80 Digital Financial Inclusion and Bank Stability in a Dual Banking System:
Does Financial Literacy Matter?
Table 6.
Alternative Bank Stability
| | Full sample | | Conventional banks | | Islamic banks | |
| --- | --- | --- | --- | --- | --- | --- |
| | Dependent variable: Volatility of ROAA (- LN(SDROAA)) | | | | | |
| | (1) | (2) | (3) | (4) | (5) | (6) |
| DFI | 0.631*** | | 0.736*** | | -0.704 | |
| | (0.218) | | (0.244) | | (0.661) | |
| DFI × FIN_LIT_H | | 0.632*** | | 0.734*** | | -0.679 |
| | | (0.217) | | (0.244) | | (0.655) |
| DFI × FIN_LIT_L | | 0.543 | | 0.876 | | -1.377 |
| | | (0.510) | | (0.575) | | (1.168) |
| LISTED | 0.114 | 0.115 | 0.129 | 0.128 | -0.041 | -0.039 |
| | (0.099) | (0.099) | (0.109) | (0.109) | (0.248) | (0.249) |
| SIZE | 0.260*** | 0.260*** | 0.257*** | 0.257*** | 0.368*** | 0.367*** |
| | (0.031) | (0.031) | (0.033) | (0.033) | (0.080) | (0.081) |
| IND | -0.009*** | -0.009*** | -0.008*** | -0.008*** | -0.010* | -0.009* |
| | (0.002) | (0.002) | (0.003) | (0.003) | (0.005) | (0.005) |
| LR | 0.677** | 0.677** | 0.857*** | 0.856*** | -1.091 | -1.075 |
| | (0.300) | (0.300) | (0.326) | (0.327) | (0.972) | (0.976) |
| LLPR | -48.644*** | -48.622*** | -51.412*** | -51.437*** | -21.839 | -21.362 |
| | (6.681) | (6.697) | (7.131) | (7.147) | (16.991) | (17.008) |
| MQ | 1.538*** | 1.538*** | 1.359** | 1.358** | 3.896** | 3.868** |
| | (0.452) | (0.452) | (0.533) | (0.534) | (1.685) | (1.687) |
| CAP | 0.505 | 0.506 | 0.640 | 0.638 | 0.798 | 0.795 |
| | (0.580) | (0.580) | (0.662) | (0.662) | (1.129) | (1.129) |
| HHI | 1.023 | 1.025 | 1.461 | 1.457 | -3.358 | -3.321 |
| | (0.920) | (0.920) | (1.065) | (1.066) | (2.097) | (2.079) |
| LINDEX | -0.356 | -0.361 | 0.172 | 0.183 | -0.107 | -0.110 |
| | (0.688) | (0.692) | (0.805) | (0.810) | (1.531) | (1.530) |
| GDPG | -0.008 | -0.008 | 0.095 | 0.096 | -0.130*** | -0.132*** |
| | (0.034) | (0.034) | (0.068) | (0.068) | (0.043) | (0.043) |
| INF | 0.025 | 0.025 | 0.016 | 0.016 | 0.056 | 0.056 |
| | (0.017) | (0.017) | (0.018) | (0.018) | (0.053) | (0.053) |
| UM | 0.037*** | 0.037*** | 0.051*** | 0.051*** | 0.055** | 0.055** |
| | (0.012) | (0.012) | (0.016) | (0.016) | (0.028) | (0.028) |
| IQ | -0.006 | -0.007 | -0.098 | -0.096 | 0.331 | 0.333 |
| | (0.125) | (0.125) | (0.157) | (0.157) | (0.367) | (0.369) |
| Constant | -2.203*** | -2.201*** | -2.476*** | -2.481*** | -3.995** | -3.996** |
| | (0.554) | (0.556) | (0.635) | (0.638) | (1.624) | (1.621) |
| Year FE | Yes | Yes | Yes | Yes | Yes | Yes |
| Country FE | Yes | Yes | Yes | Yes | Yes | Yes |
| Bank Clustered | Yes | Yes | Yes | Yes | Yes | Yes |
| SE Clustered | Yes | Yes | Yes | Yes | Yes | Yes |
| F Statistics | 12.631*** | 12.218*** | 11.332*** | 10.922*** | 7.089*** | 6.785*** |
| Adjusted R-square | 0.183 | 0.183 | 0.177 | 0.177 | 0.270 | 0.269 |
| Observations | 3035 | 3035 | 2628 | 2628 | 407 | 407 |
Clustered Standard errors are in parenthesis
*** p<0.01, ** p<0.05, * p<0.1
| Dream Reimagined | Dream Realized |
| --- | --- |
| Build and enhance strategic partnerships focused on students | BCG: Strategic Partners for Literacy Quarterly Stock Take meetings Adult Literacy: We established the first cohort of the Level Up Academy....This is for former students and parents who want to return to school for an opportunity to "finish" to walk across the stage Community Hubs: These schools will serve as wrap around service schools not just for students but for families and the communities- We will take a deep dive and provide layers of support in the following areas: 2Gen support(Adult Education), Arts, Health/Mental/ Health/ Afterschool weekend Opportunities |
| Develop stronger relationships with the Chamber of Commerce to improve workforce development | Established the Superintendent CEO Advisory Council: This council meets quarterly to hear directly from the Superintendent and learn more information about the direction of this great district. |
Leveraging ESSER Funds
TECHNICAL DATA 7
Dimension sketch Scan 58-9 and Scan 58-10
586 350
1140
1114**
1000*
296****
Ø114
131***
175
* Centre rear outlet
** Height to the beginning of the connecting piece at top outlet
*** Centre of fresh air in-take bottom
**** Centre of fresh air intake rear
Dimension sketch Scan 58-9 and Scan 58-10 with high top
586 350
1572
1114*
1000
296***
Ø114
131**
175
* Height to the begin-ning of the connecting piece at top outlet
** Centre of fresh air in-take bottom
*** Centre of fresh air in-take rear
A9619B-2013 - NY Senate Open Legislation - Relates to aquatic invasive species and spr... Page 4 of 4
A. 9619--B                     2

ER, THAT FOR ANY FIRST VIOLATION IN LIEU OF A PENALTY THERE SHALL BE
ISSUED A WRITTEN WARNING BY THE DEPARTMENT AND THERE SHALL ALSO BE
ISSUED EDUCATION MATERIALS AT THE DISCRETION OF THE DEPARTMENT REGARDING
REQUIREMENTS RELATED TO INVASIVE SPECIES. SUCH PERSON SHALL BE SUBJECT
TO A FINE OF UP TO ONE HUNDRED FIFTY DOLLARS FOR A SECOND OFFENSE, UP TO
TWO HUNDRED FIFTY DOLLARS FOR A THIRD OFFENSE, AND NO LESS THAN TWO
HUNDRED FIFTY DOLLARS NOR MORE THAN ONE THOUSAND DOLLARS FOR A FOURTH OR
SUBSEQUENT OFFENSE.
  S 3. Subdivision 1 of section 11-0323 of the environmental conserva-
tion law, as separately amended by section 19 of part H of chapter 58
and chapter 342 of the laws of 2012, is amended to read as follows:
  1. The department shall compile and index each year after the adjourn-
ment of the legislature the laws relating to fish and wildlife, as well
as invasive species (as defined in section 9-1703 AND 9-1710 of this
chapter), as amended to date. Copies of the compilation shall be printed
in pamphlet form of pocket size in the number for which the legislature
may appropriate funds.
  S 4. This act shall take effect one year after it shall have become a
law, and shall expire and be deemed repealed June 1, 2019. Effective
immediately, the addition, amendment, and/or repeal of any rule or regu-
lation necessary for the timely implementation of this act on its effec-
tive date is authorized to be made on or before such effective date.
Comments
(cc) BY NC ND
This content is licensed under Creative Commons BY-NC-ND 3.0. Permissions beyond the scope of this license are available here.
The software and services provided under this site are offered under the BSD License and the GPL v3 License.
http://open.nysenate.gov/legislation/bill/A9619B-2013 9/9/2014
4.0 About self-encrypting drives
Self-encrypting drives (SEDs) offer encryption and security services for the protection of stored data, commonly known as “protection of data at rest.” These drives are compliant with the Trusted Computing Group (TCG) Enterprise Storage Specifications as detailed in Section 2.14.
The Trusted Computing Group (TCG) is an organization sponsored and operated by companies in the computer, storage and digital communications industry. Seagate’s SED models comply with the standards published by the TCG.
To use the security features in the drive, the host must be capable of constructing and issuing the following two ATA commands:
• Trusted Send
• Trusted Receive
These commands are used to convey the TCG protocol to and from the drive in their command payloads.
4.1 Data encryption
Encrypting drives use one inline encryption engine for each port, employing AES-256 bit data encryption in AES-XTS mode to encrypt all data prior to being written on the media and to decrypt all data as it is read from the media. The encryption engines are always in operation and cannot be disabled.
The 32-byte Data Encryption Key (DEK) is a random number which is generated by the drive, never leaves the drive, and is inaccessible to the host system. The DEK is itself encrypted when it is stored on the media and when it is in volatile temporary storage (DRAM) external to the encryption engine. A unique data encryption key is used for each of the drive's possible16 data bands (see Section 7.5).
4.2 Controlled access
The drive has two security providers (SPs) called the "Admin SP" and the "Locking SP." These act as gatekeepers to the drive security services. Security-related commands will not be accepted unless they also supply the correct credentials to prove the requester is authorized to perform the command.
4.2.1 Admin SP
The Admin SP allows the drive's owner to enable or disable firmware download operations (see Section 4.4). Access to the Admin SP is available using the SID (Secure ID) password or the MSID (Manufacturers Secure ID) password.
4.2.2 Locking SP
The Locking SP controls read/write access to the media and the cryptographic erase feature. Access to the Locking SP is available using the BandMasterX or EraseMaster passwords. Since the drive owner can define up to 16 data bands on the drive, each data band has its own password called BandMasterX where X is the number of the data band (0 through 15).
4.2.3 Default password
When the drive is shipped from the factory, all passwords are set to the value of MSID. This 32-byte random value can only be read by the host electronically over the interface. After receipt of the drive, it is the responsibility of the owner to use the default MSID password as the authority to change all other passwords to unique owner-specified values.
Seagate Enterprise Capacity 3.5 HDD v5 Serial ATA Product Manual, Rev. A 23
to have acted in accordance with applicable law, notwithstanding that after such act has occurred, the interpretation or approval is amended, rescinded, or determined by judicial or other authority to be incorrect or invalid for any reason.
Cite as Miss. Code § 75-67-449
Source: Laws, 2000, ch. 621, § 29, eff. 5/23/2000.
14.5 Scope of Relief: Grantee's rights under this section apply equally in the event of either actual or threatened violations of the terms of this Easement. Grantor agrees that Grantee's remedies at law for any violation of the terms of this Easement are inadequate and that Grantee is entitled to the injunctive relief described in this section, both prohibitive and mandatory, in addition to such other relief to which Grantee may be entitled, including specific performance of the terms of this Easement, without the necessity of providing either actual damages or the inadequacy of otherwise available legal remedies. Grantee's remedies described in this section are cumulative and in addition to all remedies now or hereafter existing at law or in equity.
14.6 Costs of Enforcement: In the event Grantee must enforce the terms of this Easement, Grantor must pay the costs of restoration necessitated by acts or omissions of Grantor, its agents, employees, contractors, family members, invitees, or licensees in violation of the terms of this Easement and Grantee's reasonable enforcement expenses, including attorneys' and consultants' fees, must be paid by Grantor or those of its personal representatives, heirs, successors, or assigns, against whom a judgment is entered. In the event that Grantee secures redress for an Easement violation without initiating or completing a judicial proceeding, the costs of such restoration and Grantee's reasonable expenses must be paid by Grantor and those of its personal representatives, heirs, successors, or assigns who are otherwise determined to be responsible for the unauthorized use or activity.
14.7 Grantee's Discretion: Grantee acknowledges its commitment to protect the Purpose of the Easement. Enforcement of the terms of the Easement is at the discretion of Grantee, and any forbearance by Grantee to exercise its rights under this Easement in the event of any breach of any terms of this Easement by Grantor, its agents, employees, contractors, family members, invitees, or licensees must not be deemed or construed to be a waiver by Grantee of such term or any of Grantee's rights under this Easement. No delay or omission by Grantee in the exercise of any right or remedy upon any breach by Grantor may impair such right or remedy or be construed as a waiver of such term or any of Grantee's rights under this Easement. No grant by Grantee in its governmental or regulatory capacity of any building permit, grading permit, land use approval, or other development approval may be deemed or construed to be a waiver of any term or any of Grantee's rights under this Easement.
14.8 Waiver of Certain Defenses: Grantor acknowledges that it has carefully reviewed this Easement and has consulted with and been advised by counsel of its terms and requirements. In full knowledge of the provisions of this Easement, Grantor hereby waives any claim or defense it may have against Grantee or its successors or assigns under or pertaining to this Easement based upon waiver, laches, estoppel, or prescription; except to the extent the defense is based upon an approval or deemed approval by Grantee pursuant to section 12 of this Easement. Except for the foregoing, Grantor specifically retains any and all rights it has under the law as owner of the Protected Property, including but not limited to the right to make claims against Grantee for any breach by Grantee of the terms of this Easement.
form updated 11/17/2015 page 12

**DIRECTIONS:** Print only what lies in the material above starting at the line with "S 3. Subdivision" and ending at the line with "This content is", every line exactly as given.

**ANSWER TO THIS EXERCISE:**
  S 3. Subdivision 1 of section 11-0323 of the environmental conserva-
tion law, as separately amended by section 19 of part H of chapter 58
and chapter 342 of the laws of 2012, is amended to read as follows:
  1. The department shall compile and index each year after the adjourn-
ment of the legislature the laws relating to fish and wildlife, as well
as invasive species (as defined in section 9-1703 AND 9-1710 of this
chapter), as amended to date. Copies of the compilation shall be printed
in pamphlet form of pocket size in the number for which the legislature
may appropriate funds.
  S 4. This act shall take effect one year after it shall have become a
law, and shall expire and be deemed repealed June 1, 2019. Effective
immediately, the addition, amendment, and/or repeal of any rule or regu-
lation necessary for the timely implementation of this act on its effec-
tive date is authorized to be made on or before such effective date.
Comments
(cc) BY NC ND
This content is licensed under Creative Commons BY-NC-ND 3.0. Permissions beyond the scope of this license are available here.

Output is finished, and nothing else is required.